I see a lot of code at work where people use emplace and emplace_back with a temporary object, like this:
struct A {
A::A(int, int);
};
vector<A> v;
vector<A>.emplace_back(A(1, 2));
I know that the whole point of emplace_back is to be able to pass the parameters directly, like this:
v.emplace_back(1, 2);
But unfortunately this is not clear to a few people. But let's not dwell on that....
My question is: is the compiler able to optimize this and skip the create and copy? Or should I really try to fix these occurrences?
For your reference... we're working with C++14.
My question is: is the compiler able to optimize this and skip the create and copy? Or should I really try to fix these occurrences?
It can't avoid a copy, in the general case. Since emplace_back
accepts by forwarding references, it must create temporaries from a pure standardese perspective. Those references must bind to objects, after all.
Copy elision is a set of rules that allows a copy(or move) constructor to be avoided, and a copy elided, even if the constructor and corresponding destructor have side-effects. It applies in only specific circumstances. And passing arguments by reference is not one of those. So for non-trivial types, where the object copies can't be inlined by the as-if rule, the compiler's hands are bound if it aims to be standard conformant.
The easy answer is no; elision doesn't work with perfect forwarding. But this is c++ so the answer is actually yes.

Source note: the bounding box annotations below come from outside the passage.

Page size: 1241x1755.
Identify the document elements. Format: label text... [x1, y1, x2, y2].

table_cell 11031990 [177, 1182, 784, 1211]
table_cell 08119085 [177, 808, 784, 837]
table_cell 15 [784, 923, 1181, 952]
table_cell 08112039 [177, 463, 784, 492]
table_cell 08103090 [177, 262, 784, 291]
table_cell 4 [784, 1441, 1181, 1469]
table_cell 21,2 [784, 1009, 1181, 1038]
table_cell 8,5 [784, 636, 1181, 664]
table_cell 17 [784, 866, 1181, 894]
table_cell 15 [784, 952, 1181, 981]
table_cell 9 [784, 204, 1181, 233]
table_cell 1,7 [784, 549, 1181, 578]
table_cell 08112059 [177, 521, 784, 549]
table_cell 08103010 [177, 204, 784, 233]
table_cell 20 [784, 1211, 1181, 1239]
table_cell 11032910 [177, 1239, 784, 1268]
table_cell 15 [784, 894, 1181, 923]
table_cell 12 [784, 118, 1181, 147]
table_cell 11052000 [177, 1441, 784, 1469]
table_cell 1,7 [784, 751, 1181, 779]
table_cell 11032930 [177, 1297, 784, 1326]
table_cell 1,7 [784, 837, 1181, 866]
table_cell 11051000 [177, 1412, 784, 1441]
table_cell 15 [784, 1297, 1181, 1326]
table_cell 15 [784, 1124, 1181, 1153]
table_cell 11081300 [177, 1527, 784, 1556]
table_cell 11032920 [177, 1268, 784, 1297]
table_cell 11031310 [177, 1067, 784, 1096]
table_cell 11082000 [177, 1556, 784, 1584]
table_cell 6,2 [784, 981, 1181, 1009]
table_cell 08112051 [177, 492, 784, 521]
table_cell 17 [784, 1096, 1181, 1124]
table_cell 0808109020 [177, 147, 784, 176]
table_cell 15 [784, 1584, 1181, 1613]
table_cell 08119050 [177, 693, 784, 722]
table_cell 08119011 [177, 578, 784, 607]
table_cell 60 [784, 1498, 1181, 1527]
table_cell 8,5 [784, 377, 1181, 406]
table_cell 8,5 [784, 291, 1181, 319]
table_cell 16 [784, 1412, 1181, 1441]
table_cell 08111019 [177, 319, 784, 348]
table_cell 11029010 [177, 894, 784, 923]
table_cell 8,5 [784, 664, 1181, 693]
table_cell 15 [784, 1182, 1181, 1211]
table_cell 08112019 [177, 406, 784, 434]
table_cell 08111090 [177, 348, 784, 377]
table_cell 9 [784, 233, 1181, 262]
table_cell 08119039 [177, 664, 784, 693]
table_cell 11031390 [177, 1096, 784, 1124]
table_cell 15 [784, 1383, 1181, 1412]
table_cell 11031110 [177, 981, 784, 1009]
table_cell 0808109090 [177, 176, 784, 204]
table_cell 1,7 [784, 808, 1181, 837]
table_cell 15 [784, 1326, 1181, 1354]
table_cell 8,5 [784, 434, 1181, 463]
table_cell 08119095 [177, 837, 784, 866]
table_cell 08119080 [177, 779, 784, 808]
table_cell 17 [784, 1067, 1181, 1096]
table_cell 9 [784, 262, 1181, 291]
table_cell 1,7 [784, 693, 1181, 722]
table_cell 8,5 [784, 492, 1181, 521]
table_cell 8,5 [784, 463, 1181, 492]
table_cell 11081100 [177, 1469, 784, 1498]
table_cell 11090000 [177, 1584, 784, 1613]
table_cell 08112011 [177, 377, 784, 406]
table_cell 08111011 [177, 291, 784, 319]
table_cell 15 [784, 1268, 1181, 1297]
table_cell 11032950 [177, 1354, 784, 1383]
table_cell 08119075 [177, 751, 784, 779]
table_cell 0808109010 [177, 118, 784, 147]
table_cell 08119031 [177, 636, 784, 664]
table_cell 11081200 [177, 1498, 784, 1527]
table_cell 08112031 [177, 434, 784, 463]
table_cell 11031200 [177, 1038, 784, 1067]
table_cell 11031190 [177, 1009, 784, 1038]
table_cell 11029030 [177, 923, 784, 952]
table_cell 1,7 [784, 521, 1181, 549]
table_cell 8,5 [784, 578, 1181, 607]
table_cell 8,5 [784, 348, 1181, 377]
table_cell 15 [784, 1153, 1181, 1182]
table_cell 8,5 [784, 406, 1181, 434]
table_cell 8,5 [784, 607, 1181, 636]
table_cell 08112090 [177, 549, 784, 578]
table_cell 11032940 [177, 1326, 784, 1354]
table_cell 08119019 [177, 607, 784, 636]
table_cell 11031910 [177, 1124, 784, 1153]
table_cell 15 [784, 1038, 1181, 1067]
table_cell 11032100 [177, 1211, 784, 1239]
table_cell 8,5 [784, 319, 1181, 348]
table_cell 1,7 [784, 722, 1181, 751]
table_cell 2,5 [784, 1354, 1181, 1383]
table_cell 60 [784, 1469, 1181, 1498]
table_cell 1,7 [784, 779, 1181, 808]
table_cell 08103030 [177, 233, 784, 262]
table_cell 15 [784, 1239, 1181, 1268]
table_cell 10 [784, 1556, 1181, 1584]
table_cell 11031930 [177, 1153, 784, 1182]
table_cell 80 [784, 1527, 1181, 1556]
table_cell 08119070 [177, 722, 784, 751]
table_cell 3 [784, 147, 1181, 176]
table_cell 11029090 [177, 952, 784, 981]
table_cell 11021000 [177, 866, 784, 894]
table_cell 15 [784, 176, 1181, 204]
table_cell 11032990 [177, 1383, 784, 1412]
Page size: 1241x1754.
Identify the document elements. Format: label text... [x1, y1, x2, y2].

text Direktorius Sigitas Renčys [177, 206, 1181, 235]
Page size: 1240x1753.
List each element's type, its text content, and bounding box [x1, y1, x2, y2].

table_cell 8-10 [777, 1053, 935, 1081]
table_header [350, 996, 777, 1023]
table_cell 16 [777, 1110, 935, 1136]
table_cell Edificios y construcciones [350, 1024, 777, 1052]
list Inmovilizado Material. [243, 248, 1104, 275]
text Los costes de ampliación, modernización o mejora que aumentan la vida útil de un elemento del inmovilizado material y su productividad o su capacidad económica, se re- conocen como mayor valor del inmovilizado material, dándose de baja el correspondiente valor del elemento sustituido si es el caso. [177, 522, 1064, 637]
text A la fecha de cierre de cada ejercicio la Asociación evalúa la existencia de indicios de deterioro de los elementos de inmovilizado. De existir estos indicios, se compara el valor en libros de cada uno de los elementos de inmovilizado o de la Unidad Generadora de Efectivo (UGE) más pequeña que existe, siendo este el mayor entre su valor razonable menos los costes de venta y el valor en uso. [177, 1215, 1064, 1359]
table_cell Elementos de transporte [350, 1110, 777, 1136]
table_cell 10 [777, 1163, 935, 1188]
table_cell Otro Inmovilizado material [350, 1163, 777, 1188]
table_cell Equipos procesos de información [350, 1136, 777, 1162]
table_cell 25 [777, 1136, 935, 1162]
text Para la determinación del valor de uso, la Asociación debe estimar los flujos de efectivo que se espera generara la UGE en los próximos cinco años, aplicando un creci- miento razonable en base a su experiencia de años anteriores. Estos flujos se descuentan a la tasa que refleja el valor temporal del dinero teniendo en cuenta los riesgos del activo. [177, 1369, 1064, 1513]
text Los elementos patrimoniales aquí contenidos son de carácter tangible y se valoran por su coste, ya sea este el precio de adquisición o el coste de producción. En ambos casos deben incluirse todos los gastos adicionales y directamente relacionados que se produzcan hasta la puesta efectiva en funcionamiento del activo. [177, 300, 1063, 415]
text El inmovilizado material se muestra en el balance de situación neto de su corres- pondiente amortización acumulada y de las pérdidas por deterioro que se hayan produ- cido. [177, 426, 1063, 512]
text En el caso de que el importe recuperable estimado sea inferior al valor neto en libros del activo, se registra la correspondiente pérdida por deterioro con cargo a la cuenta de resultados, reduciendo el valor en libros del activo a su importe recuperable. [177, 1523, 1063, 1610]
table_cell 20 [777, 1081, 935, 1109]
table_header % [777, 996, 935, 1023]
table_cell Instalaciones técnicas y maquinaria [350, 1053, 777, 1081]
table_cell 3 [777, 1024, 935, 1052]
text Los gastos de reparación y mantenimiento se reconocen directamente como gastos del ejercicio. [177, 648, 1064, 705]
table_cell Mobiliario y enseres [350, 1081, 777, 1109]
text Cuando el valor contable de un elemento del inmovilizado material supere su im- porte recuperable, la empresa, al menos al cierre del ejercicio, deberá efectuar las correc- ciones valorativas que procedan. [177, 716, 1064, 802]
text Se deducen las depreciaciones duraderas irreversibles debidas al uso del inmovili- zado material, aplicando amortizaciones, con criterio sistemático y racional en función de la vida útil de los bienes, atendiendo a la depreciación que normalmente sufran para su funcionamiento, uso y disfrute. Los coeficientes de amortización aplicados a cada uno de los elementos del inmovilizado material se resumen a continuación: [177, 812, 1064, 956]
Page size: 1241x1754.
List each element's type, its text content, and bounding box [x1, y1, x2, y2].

It requires a touch of boilerplate:
struct A {
A(int, int){std::cout << "A(int,int)\n"; }
A(A&&){std::cout<<"A(A&&)\n";}
};
template<class F>
struct maker_t {
F f;
template<class T>
operator T()&&{ return f(); }
};
template<class F>
maker_t<std::decay_t<F>> maker( F&& f ) { return {std::forward<F>(f)}; }
vector<A> v;
v.emplace_back(maker([]{ return A(1,2); }));
live example.
Output is one call to A(int,int)
. No move occurs. In c++17 the making doesn't even require that a move constructor exist (but the vector does, as it thinks it may have to move the elements in an already allocated buffer). In c++14 the moves are simply elided.